The opening of Silo evokes pure peace and tranquility. As the morning sun rises over the horizon to initiate another day, it bathes the stark Midwestern landscape in a rich, warming, and golden-hued glow. The heartland wakes to life, and the people who call this honey-and-wheat-stained swath of America wake along with it.
The day begins for angsty teenager Cody (Jack DiFalco), with a bit of practice channeling his inner James Hetfield. His single mom, Valerie (Jill Paice), starts her day with a different sort of angst, tasked almost immediately with calming a hysterical nurse at the clinic where she works who, it appears, has just experienced their first on-the-job death. The day is shaping up to be uneventful, looking like a million others have. But before the day is through, it will take a terrifying turn that will leave an indelible mark on Valerie, Cody, and everyone else on the homestead forever.
“…Cody…starts to drown in unloading grain as it flows into a silo…”

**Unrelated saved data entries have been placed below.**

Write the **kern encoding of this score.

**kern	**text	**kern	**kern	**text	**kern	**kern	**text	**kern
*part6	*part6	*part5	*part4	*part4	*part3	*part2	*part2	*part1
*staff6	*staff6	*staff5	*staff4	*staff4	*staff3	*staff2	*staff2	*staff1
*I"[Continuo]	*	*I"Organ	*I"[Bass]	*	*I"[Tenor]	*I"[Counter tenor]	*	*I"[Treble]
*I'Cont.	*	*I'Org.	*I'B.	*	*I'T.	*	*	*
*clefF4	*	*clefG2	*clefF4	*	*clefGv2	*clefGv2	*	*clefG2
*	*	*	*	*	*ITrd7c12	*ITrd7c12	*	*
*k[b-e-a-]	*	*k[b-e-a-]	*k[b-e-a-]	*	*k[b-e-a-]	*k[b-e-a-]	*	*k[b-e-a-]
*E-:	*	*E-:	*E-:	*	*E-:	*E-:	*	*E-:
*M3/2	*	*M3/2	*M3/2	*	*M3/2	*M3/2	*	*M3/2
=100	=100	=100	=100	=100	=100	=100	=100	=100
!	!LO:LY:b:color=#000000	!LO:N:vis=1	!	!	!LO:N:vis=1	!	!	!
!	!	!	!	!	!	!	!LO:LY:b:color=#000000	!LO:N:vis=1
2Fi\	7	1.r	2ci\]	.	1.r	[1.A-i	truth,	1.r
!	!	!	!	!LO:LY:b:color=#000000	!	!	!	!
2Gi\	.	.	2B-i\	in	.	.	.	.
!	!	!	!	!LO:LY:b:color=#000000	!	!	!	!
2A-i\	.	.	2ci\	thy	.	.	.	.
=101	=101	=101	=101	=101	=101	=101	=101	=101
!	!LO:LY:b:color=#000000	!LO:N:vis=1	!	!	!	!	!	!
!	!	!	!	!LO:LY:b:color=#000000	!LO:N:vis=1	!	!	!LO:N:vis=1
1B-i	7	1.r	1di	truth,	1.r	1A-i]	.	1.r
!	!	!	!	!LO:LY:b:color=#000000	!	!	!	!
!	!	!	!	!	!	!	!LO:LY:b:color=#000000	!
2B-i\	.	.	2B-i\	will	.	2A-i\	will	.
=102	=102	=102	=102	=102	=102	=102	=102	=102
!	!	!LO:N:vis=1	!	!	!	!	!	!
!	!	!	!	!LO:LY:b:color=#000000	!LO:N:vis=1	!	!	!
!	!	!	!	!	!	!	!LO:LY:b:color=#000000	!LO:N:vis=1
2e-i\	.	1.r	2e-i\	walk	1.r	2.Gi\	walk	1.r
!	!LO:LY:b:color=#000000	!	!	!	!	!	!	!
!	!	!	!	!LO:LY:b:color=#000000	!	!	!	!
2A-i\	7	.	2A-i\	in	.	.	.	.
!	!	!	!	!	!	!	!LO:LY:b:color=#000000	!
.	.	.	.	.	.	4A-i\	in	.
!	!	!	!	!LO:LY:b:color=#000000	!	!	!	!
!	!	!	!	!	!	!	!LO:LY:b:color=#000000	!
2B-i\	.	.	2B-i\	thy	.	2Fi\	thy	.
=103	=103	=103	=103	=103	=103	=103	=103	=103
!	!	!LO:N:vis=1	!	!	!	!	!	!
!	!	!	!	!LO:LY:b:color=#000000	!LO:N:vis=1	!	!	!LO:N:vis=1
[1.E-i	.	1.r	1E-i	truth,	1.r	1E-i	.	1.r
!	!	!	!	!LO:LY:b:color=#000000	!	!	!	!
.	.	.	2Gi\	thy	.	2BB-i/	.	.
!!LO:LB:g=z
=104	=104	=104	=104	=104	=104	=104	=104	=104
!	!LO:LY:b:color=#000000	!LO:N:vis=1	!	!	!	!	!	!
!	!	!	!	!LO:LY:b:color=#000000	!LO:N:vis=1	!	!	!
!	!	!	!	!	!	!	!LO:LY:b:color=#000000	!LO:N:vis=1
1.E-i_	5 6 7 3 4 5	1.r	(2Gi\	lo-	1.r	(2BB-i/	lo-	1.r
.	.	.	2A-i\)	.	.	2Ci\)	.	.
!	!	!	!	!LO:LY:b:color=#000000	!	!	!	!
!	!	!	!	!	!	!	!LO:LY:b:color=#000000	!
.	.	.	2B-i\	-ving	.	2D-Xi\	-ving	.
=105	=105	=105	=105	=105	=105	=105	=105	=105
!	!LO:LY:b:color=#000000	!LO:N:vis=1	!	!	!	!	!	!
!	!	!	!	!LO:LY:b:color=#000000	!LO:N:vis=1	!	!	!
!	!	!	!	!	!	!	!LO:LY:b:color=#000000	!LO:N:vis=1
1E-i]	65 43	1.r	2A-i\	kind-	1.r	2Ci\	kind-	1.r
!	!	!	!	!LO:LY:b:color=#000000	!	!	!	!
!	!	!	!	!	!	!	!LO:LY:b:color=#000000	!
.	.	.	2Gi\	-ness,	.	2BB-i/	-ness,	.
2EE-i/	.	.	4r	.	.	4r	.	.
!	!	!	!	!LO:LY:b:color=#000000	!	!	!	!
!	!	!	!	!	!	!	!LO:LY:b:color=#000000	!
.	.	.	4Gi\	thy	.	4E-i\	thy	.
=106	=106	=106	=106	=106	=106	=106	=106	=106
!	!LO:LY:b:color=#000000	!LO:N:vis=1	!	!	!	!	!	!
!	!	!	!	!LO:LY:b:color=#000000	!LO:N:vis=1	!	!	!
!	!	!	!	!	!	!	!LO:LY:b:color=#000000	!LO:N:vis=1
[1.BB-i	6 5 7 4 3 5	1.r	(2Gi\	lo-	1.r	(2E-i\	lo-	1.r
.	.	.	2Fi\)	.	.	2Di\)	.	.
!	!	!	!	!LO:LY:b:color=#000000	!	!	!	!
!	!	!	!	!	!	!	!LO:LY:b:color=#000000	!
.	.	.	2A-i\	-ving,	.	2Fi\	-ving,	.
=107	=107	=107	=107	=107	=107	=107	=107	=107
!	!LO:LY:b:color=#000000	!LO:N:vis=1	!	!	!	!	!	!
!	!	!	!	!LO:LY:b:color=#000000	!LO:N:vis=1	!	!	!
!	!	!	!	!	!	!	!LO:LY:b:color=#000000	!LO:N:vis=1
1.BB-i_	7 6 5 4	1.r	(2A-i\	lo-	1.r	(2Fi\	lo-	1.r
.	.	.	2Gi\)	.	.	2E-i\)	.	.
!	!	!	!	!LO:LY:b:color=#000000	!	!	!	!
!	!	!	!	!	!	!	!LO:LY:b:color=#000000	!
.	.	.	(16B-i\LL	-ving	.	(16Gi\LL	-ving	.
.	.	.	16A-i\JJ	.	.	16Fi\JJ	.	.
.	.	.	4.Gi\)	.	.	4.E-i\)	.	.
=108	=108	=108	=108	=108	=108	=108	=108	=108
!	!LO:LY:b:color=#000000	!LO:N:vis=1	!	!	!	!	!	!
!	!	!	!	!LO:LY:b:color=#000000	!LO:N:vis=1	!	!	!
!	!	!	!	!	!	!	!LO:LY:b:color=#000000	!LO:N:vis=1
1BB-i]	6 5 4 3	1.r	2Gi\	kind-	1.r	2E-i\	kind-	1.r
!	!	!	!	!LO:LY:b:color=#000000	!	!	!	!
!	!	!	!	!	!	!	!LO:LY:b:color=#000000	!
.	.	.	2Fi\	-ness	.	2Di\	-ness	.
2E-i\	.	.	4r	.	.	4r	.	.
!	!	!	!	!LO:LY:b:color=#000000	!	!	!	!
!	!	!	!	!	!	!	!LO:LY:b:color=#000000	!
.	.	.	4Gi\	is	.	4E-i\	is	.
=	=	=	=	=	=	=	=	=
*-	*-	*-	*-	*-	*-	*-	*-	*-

Apparently, as a closing title card informs us, over twenty percent of the at least 1200 farm workers that have died in grain entrapments since 1964 have been teenage boys like Cody. Along with fellow teenager Lucha (Danny Ramirez), he works as a farmhand at Adler Grain & Feed, a massive family-run grain refinery managed by Junior (Jim Parrack). In addition to his role as proprietor of the business, Junior is also responsible for looking after his father (Chris Ellis), who is in the initial stages of dementia.
Working amongst farm equipment is unquestionably dangerous if you aren’t careful. But it is the most seemingly innocuous pieces of material on the grounds – kernels of grain – that provide the most terrifying prospect of danger and death. It’s always that which you least expect.
"…one of the scariest movies I’ve seen in a long time."